Devoir de Philosophie

Caravage

Publié le 10/04/2015

Extrait du document

La corbeille de fruits, de 1596, constitue un exemple important, un des premiers dans l'Histoire de l'Art, de nature morte conçue en tant que genre autonome. En rupture avec la tradition académique qui déprécie la réalité des objets, Caravage déclare qu'il n'y a aucune différence entre peindre des fleurs et peindre des personnages, ce qui fait d'une banale corbeille de fruits un sujet digne d'être représenté. La recherche de la nature vraie menée par Caravage se révèle dans la reproduction soigneusement réaliste des différentes qualités de fruits, pommes, raisins, figues, qui, baignant dans une lumière diffuse, se détachent sur un fond clair. Le tableau reproduit aussi les marques du dépérissement des productions de la nature, visibles dans la feuille recroquevillée ou dans la pomme touchée, et qui renvoient à la caducité de toute chose. Des images analogues, symbolisant le caractère éphémère et transitoire des biens terrestres, se répètent dans les tableaux appelés "Vanités" qui se répandent en Europe pendant tout le XVIIe siècle, et sont le fait essentiellement de peintres hollandais et flamands.

 

 

 

 

 

 

 

 

 

 

 

 

 

En 1599, Caravage obtient une commande publique importante, grâce à l'appui de son protecteur romain, l'influent cardinal Francesco Maria del Monte. L'artiste lombard est chargé de peindre pour la chapelle Contarelli dans l'église Saint-Louis-des-Français, un cycle qui raconte trois épisodes de la vie de l'évangéliste Matthieu : la Vocation et le Martyre pour les deux tableaux latéraux, saint Matthieu et l'ange pour le panneau central. Le Caravage aborde cette confrontation importante avec un sujet d'art sacré en inventant des solutions absolument originales : l'histoire du saint n'est absolument pas idéalisée ; elle se déroule au contraire dans la réalité de milieux et de personnages quotidiens, exprimant une religiosité marquée par des valeurs morales et sociales et reflétant un message évangélique de pauvreté. La valeur formelle et symbolique attribuée à la lumière dans les oeuvres de Caravage est ici évidente : une lumière dure, aveuglante, contrastant violemment avec des ombres profondes, isole et définit les scènes et les détails. L'opposition lumière-ténèbres revient dans les conceptions de tout le XVIIe siècle comme métaphore de la dialectique salut-péché, symbole que l'on retrouve dans les oeuvres de maturité du Caravage.
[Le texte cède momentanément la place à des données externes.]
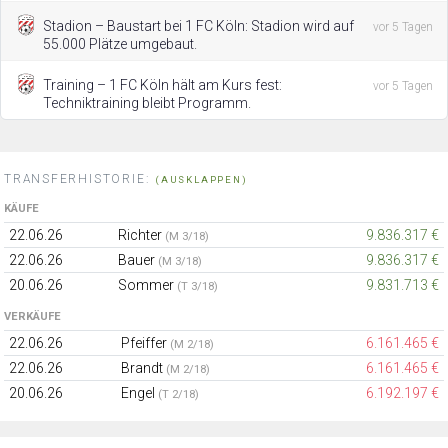
Stadion – Baustart bei 1 FC Köln: Stadion wird auf
vor 5 Tagen
55.000 Plätze umgebaut.
Training – 1 FC Köln hält am Kurs fest:
vor 5 Tagen
Techniktraining bleibt Programm.
TRANSFERHISTORIE:
(AUSKLAPPEN)
KÄUFE
22.06.26
Richter
9.836.317 €
(M 3/18)
22.06.26
Bauer
9.836.317 €
(M 3/18)
20.06.26
Sommer
9.831.713 €
(T 3/18)
VERKÄUFE
22.06.26
Pfeiffer
6.161.465 €
(M 2/18)
22.06.26
Brandt
6.161.465 €
(M 2/18)
20.06.26
Engel
6.192.197 €
(T 2/18)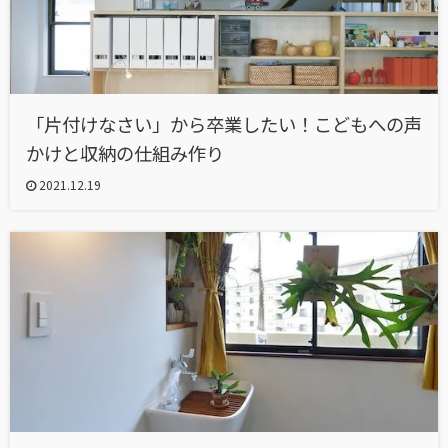
「片付けなさい」から卒業したい！こどもへの声
かけと収納の仕組み作り
2021.12.19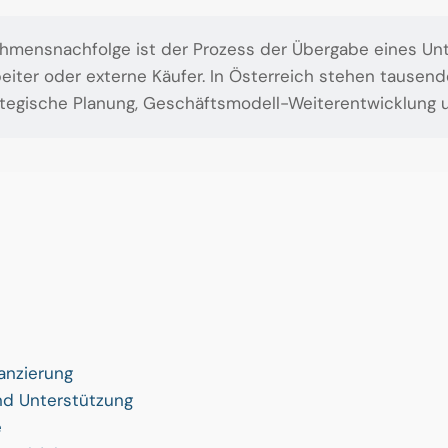
hmensnachfolge ist der Prozess der Übergabe eines Un
beiter oder externe Käufer. In Österreich stehen tausen
rategische Planung, Geschäftsmodell-Weiterentwicklung 
anzierung
und Unterstützung
e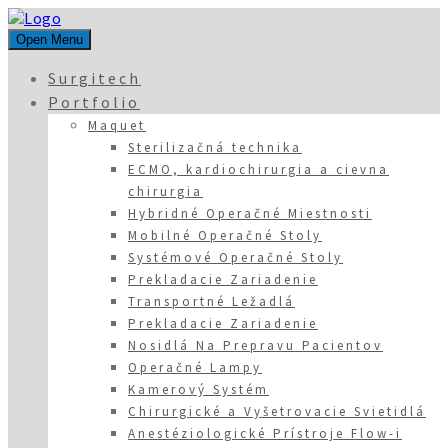
Open Menu
Surgitech
Portfolio
Maquet
Sterilizačná technika
ECMO, kardiochirurgia a cievna
chirurgia
Hybridné Operačné Miestnosti
Mobilné Operačné Stoly
Systémové Operačné Stoly
Prekladacie Zariadenie
Transportné Ležadlá
Prekladacie Zariadenie
Nosidlá Na Prepravu Pacientov
Operačné Lampy
Kamerový Systém
Chirurgické a Vyšetrovacie Svietidlá
Anestéziologické Prístroje Flow-i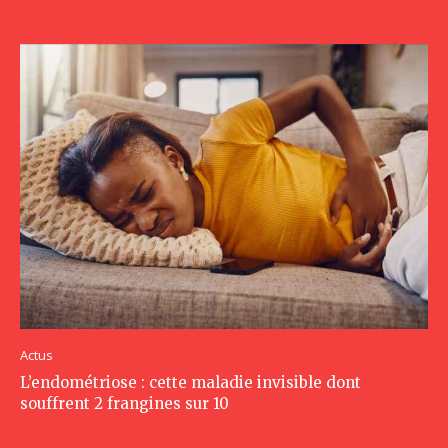
Actus
L’endométriose : cette maladie invisible dont
souffrent 2 frangines sur 10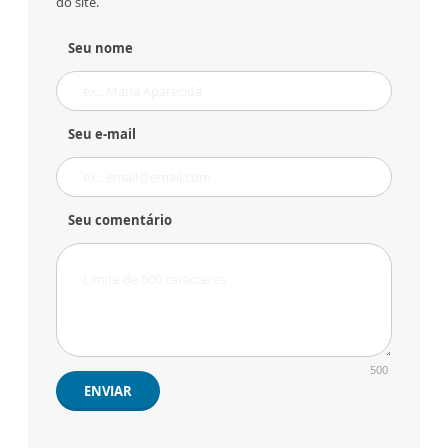
do site.
Seu nome
Seu e-mail
Seu comentário
500
ENVIAR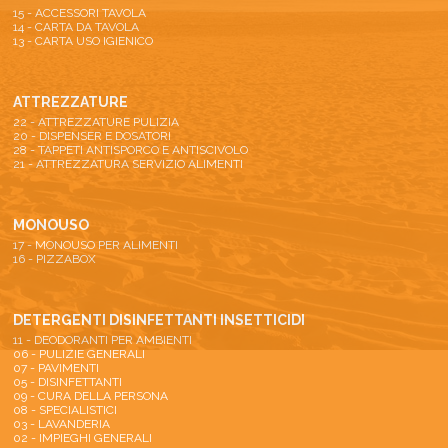
15 - ACCESSORI TAVOLA
14 - CARTA DA TAVOLA
13 - CARTA USO IGIENICO
ATTREZZATURE
22 - ATTREZZATURE PULIZIA
20 - DISPENSER E DOSATORI
28 - TAPPETI ANTISPORCO E ANTISCIVOLO
21 - ATTREZZATURA SERVIZIO ALIMENTI
MONOUSO
17 - MONOUSO PER ALIMENTI
16 - PIZZABOX
DETERGENTI DISINFETTANTI INSETTICIDI
11 - DEODORANTI PER AMBIENTI
06 - PULIZIE GENERALI
07 - PAVIMENTI
05 - DISINFETTANTI
09 - CURA DELLA PERSONA
08 - SPECIALISTICI
03 - LAVANDERIA
02 - IMPIEGHI GENERALI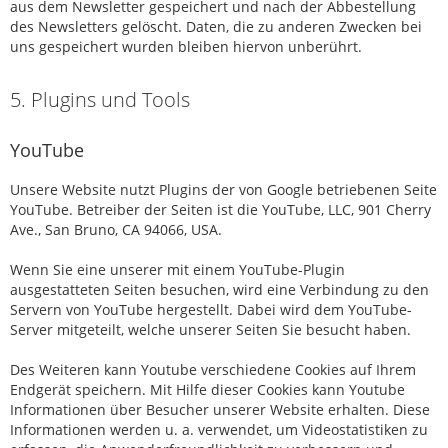
aus dem Newsletter gespeichert und nach der Abbestellung
des Newsletters gelöscht. Daten, die zu anderen Zwecken bei
uns gespeichert wurden bleiben hiervon unberührt.
5. Plugins und Tools
YouTube
Unsere Website nutzt Plugins der von Google betriebenen Seite
YouTube. Betreiber der Seiten ist die YouTube, LLC, 901 Cherry
Ave., San Bruno, CA 94066, USA.
Wenn Sie eine unserer mit einem YouTube-Plugin
ausgestatteten Seiten besuchen, wird eine Verbindung zu den
Servern von YouTube hergestellt. Dabei wird dem YouTube-
Server mitgeteilt, welche unserer Seiten Sie besucht haben.
Des Weiteren kann Youtube verschiedene Cookies auf Ihrem
Endgerät speichern. Mit Hilfe dieser Cookies kann Youtube
Informationen über Besucher unserer Website erhalten. Diese
Informationen werden u. a. verwendet, um Videostatistiken zu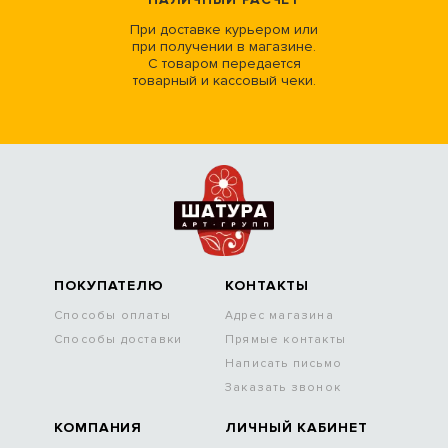
При доставке курьером или
при получении в магазине.
С товаром передается
товарный и кассовый чеки.
ПОКУПАТЕЛЮ
КОНТАКТЫ
Способы оплаты
Адрес магазина
Способы доставки
Прямые контакты
Написать письмо
Заказать звонок
КОМПАНИЯ
ЛИЧНЫЙ КАБИНЕТ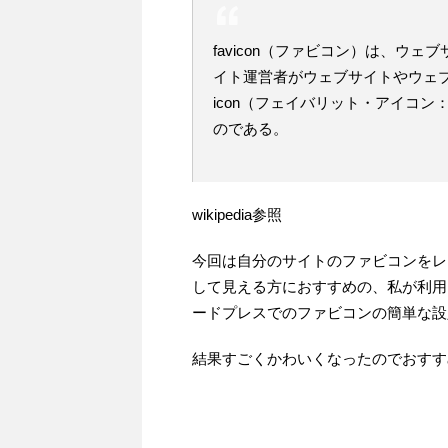
favicon（ファビコン）は、ウ
イト運営者がウェブサイトやウェブペ
icon（フェイバリット・アイコ
のである。
wikipedia参照
今回は自分のサイトのファビコンをレ
して見える方におすすめの、私が利用さ
ードプレスでのファビコンの簡単な設定
結果すごくかわいくなったのでおすす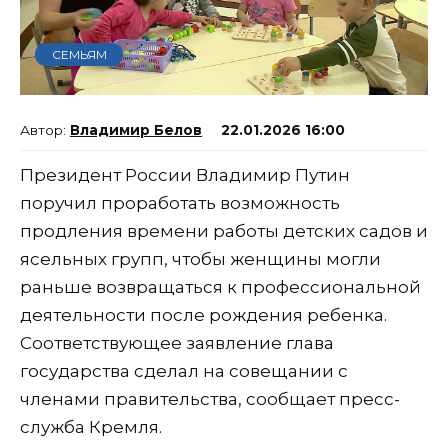
СЕМЬЯМ
Владимир Белов
22.01.2026 16:00
Президент России Владимир Путин
поручил проработать возможность
продления времени работы детских садов и
ясельных групп, чтобы женщины могли
раньше возвращаться к профессиональной
деятельности после рождения ребенка.
Соответствующее заявление глава
государства сделал на совещании с
членами правительства, сообщает пресс-
служба Кремля.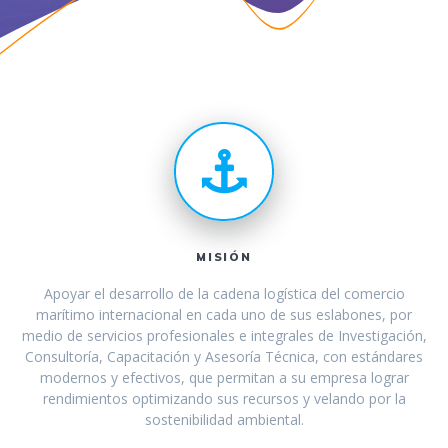
MISIÓN
Apoyar el desarrollo de la cadena logística del comercio
marítimo internacional en cada uno de sus eslabones, por
medio de servicios profesionales e integrales de Investigación,
Consultoría, Capacitación y Asesoría Técnica, con estándares
modernos y efectivos, que permitan a su empresa lograr
rendimientos optimizando sus recursos y velando por la
sostenibilidad ambiental.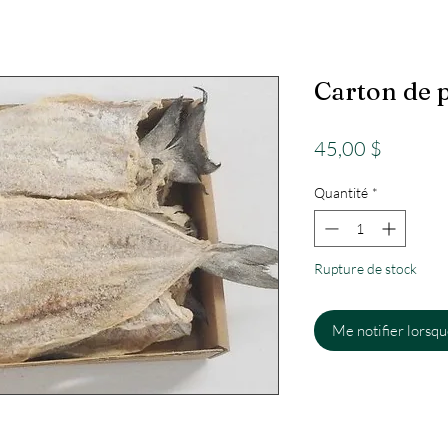
Carton de p
Prix
45,00 $
Quantité
*
Rupture de stock
Me notifier lorsque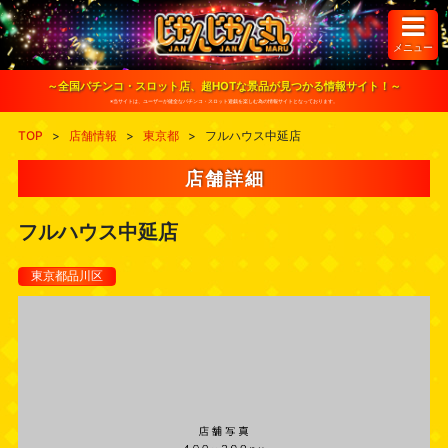
S
k
i
メニュー
p
t
o
～全国パチンコ・スロット店、超HOTな景品が見つかる情報サイト！～
c
※当サイトは、ユーザーが健全なパチンコ・スロット遊戯を楽しむ為の情報サイトとなっております。
o
n
TOP
>
店舗情報
>
東京都
>
フルハウス中延店
t
e
n
店舗詳細
t
フルハウス中延店
東京都品川区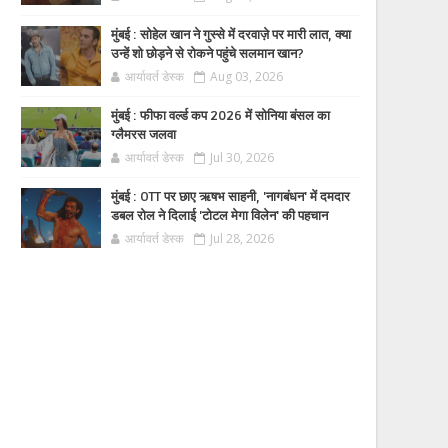
मुंबई : सोहेल खान ने गुस्से में दरवाज़े पर मारी लात, क्या
उन्हें शो छोड़ने से रोकने पहुंचे सलमान खान?
आर्यावर्त डेस्क
Aug 03, 2026
मुंबई : फीफा वर्ल्ड कप 2026 में सोनिया बंसल का
ग्लैमरस जलवा
आर्यावर्त डेस्क
Jul 30, 2026
मुंबई : OTT पर छाए ऋषभ साहनी, 'नागबंधन' में दमदार
डबल रोल ने दिलाई 'टोटल मेगा विलेन' की पहचान
आर्यावर्त डेस्क
Jul 28, 2026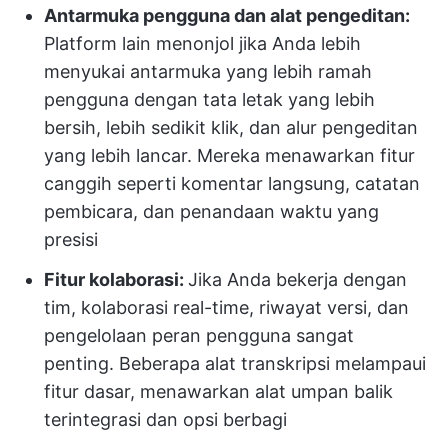
Antarmuka pengguna dan alat pengeditan:
Platform lain menonjol jika Anda lebih
menyukai antarmuka yang lebih ramah
pengguna dengan tata letak yang lebih
bersih, lebih sedikit klik, dan alur pengeditan
yang lebih lancar. Mereka menawarkan fitur
canggih seperti komentar langsung, catatan
pembicara, dan penandaan waktu yang
presisi
Fitur kolaborasi:
Jika Anda bekerja dengan
tim, kolaborasi real-time, riwayat versi, dan
pengelolaan peran pengguna sangat
penting. Beberapa alat transkripsi melampaui
fitur dasar, menawarkan alat umpan balik
terintegrasi dan opsi berbagi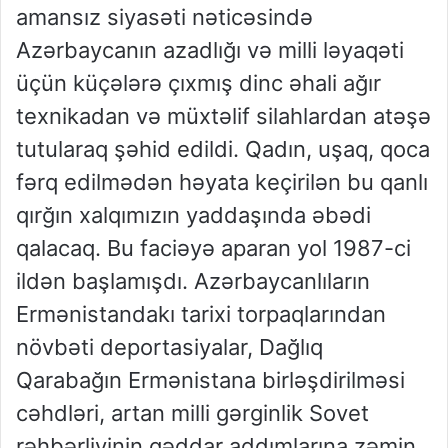
amansız siyasəti nəticəsində
Azərbaycanın azadlığı və milli ləyaqəti
üçün küçələrə çıxmış dinc əhali ağır
texnikadan və müxtəlif silahlardan atəşə
tutularaq şəhid edildi. Qadın, uşaq, qoca
fərq edilmədən həyata keçirilən bu qanlı
qırğın xalqımızın yaddaşında əbədi
qalacaq. Bu faciəyə aparan yol 1987-ci
ildən başlamışdı. Azərbaycanlıların
Ermənistandakı tarixi torpaqlarından
növbəti deportasiyalar, Dağlıq
Qarabağın Ermənistana birləşdirilməsi
cəhdləri, artan milli gərginlik Sovet
rəhbərliyinin qəddar addımlarına zəmin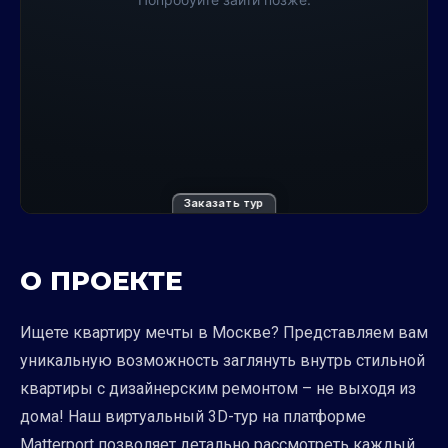
Заказать тур
О ПРОЕКТЕ
Ищете квартиру мечты в Москве? Представляем вам
уникальную возможность заглянуть внутрь стильной
квартиры с дизайнерским ремонтом – не выходя из
дома! Наш виртуальный 3D-тур на платформе
Matterport позволяет детально рассмотреть каждый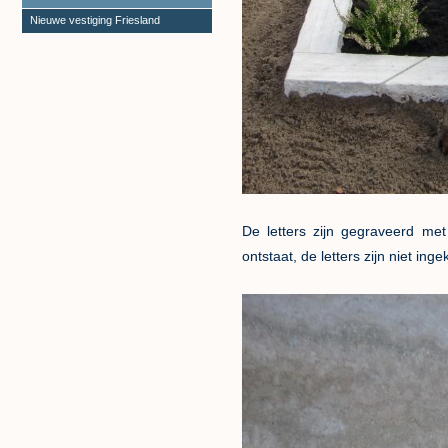
Nieuwe vestiging Friesland
De letters zijn gegraveerd me
ontstaat, de letters zijn niet inge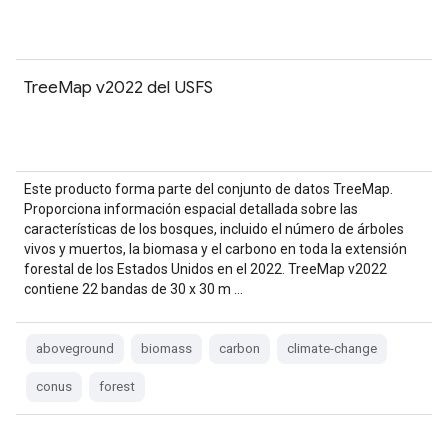
TreeMap v2022 del USFS
Este producto forma parte del conjunto de datos TreeMap.
Proporciona información espacial detallada sobre las
características de los bosques, incluido el número de árboles
vivos y muertos, la biomasa y el carbono en toda la extensión
forestal de los Estados Unidos en el 2022. TreeMap v2022
contiene 22 bandas de 30 x 30 m …
aboveground
biomass
carbon
climate-change
conus
forest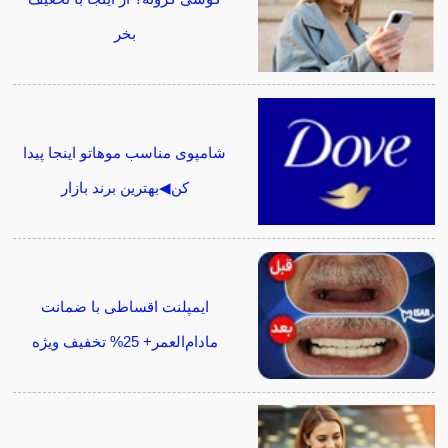
بخر
شامپوی مناسب موهاتو اینجا پیدا
کن◀بهترین برند بازار
ایمپلنت اقساطی با ضمانت
مادام‌العمر+ 25% تخفیف ویژه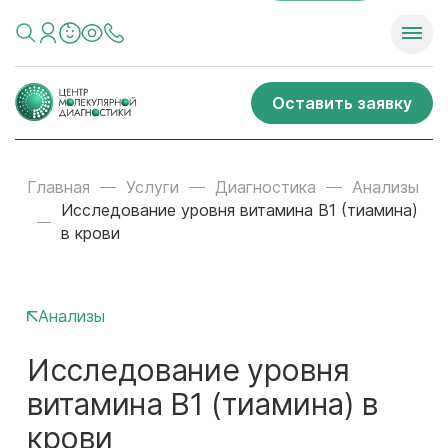
Оставить заявку
Главная
Услуги
Диагностика
Анализы
Исследование уровня витамина B1 (тиамина)
в крови
Анализы
Исследование уровня
витамина B1 (тиамина) в
крови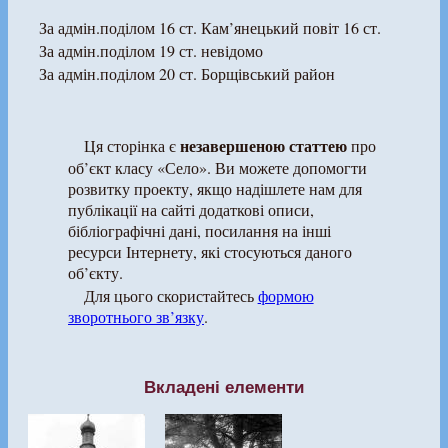
За адмін.поділом 16 ст. Кам’янецький повіт 16 ст.
За адмін.поділом 19 ст. невідомо
За адмін.поділом 20 ст. Борщівський район
незавершеною статтею
Ця сторінка є
про
об’єкт класу «Село». Ви можете допомогти
розвитку проекту, якщо надішлете нам для
публікації на сайті додаткові описи,
бібліографічні дані, посилання на інші
ресурси Інтернету, які стосуються даного
об’єкту.
Для цього скористайтесь
формою
зворотнього зв’язку
.
Вкладені елементи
Le Martyre représente le moment de l'exécution de saint Matthieu. L'épisode est décrit comme un fait divers, un assassinat auquel assiste Caravage lui-même qui se représente à l'arrière-plan, à gauche du bourreau, en faisant ressortir de l'obscurité son visage angoissé. Matthieu est allongé par terre au pied de l'autel, le flanc ensanglanté ; il vient d'être frappé par le bourreau qui le tient par le bras, tandis qu'un ange descend du ciel sur un nuage pour lui tendre la palme du martyr. Le tableau traduit très efficacement le caractère instantané, dramatique et tumultueux de l'action se déroulant dans un espace sombre et profond, déchiré par la lumière qui met en évidence les gestes et les regards apeurés des personnes présentes : à gauche, un groupe d'hommes en vêtements de l'époque; en bas, des deux côtés de la scène, les catéchumènes qui attendaient d'être baptisés par Matthieu ; à droite, l'enfant de choeur qui s'enfuit, le visage crispé dans un hurlement de douleur. La lumière atteint aussi bien le saint que son bourreau, car il s'agit d'une lumière divine, symbolisant la possibilité de rédemption qui est accordée même au pécheur. Les radiographies effectuées sur la toile ont montré sous la version actuelle deux autres versions précédentes et différentes, ce qui prouve que Caravage ne travaillait pas sur des dessins préparatoires, mais qu'il peignait d'un seul trait avec un talent magistral.